• TO-DO LIST
a – Copy out, word for word, the part of the passage on women in Bollywood films starting at "In the opposite" and ending at "and swinging derriere.".
b – Extend the essay on how Bollywood films portray women, picking up right after its final sentence.

One of the great classic Indian movies of all times named Mother India, is a perfect example of this ideal, sacrificing woman.

The audiences come out of such a movie with tears rolling down their cheeks and a renewed respect and reverence for a woman.

This mother or “ Madonna” figure is the signature illustration of an ideal Indian woman in Bollywood. She is pious, sacrificing and wallowing in eternal suffering. The audiences bow to her-she is Madonna.

In the opposite extreme you have the woman depicted as a seductress. She is an enchantress, a femme fatale, a temptress, a vamp all rolled into one tight package. She oozes sexuality and lust with flat abs, protruding breasts, luscious lips, cascading ravenous hair, skimpy clothes and a husky voice. Most of the camera frames are angled to focus on her anatomy, especially the sexually stimulating body parts such as the plump lips, heaving breasts and swinging derriere.

The sexuality interpreted through this woman is so over the top that it makes all the Victoria’s Secret models look like nuns.

The audiences come out of her movie panting with lust and sexual tension. This woman is purely objectified as a sex-object-she is a whore.

• INFORMATION GIVEN

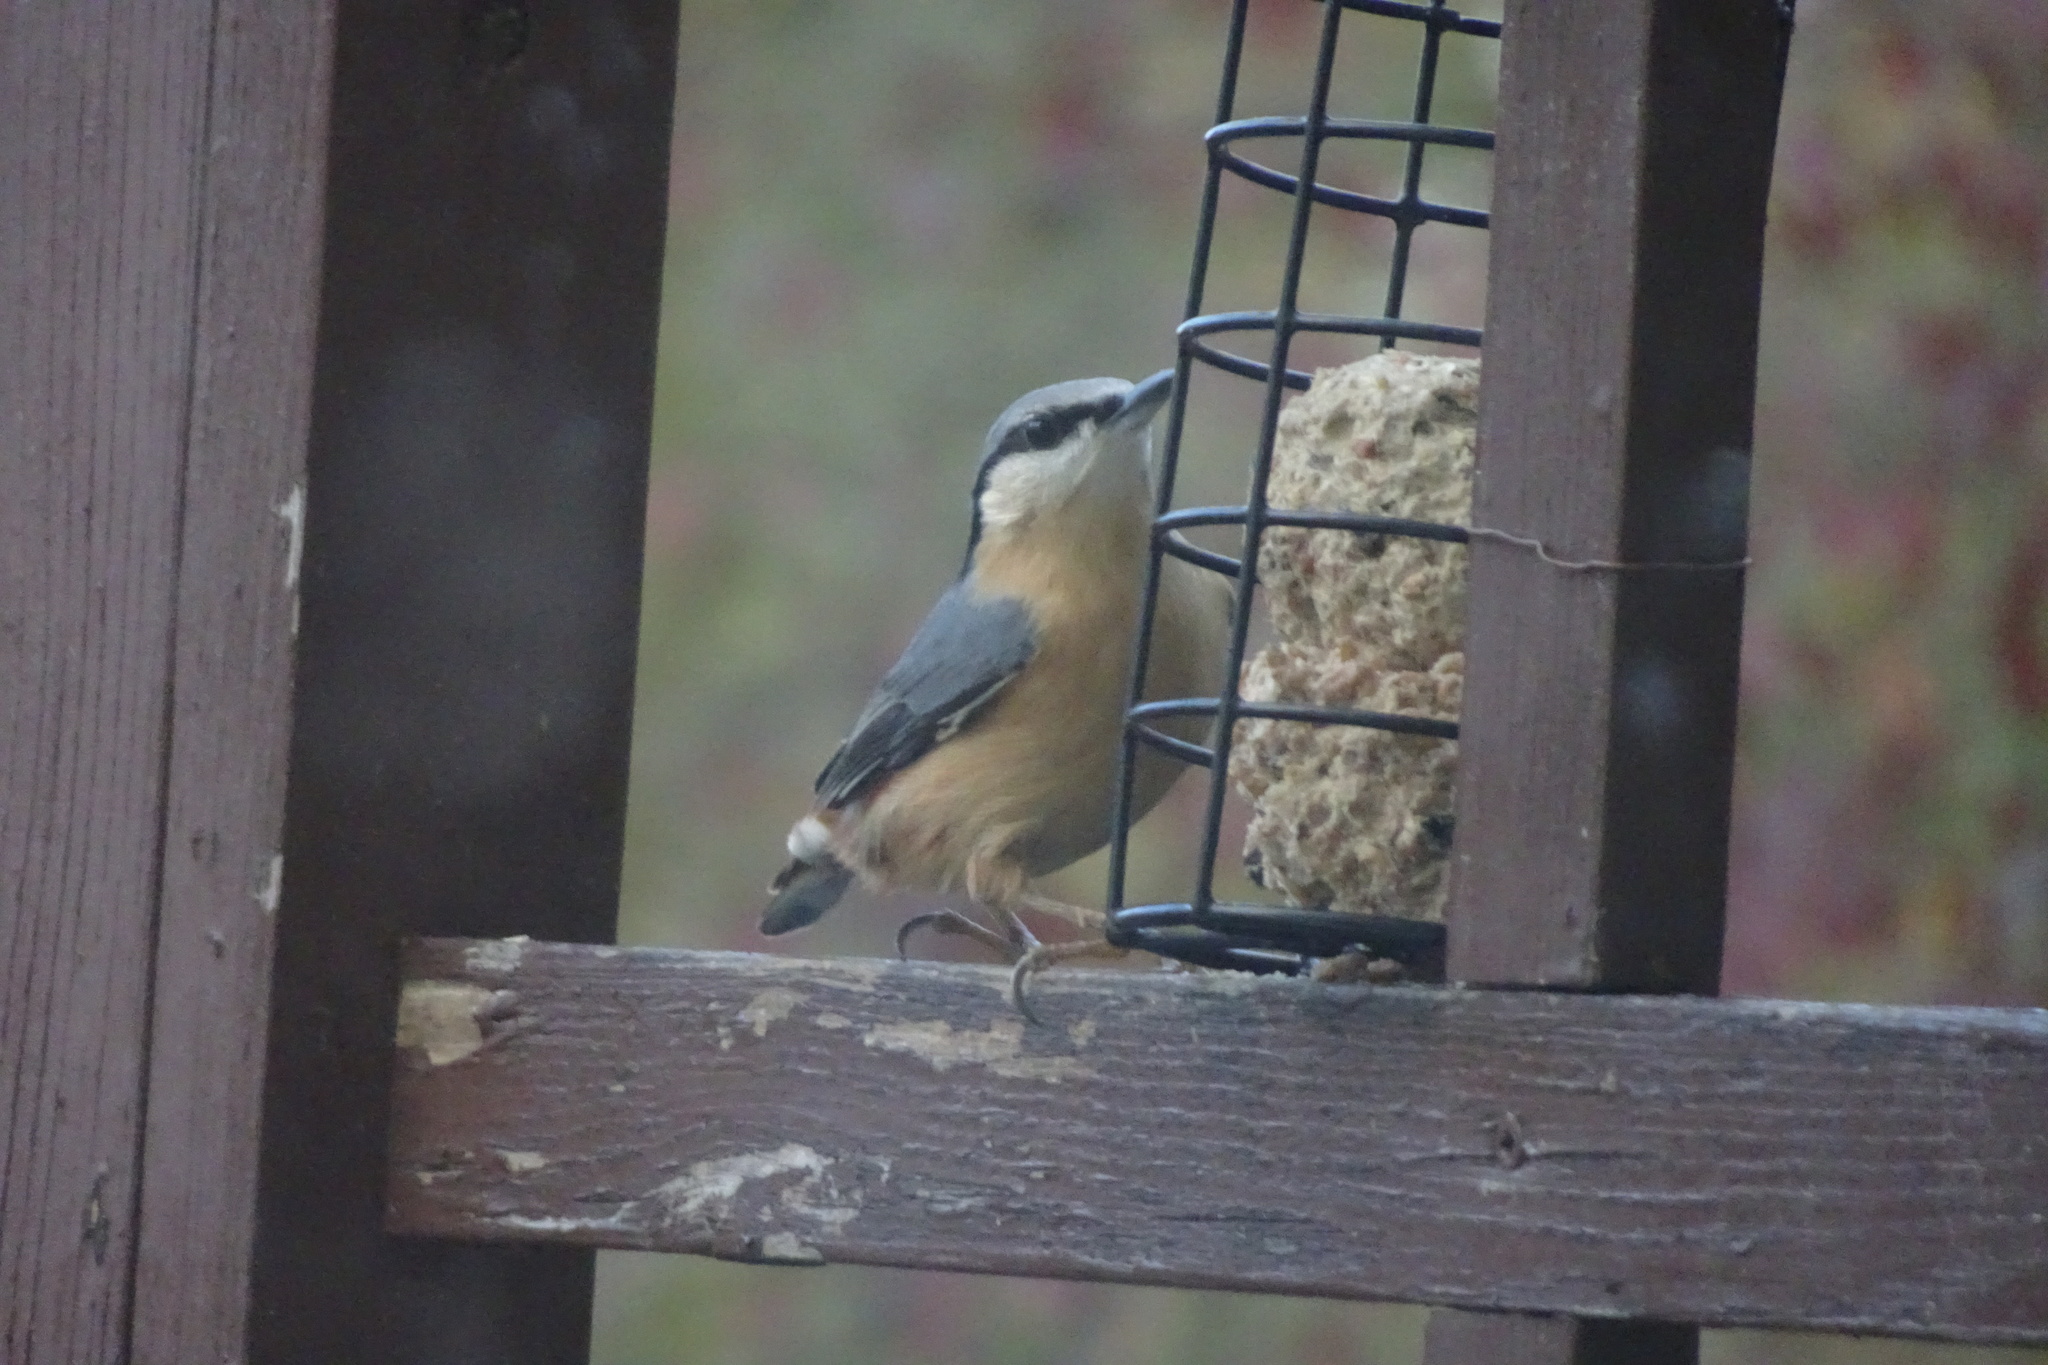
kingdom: Animalia
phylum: Chordata
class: Aves
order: Passeriformes
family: Sittidae
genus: Sitta
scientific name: Sitta europaea
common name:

• ANSWERS TO THE PROBLEMS
a –
In the opposite extreme you have the woman depicted as a seductress. She is an enchantress, a femme fatale, a temptress, a vamp all rolled into one tight package. She oozes sexuality and lust with flat abs, protruding breasts, luscious lips, cascading ravenous hair, skimpy clothes and a husky voice. Most of the camera frames are angled to focus on her anatomy, especially the sexually stimulating body parts such as the plump lips, heaving breasts and swinging derriere.

b –
You must have noted the dichotomy in Bollywood movies by now. Women are either put on a pedestal and given the veneration and respect of a Madonna or simply portrayed as an object of lust.

Interestingly, most Indian cinema is hesitant to portray Indian women as both being a mother and also a seductress. The two concepts appear to be diametrically opposed and do not seem to merge in a Bollywood woman.

In all honesty, the tides are changing in Indian cinema. Modern cinema is becoming trendy, issue based, somewhat intelligent and more realistic. But for the past many decades the true and tried formula of the Madonna/whore theme has been a sure shot success at the box office.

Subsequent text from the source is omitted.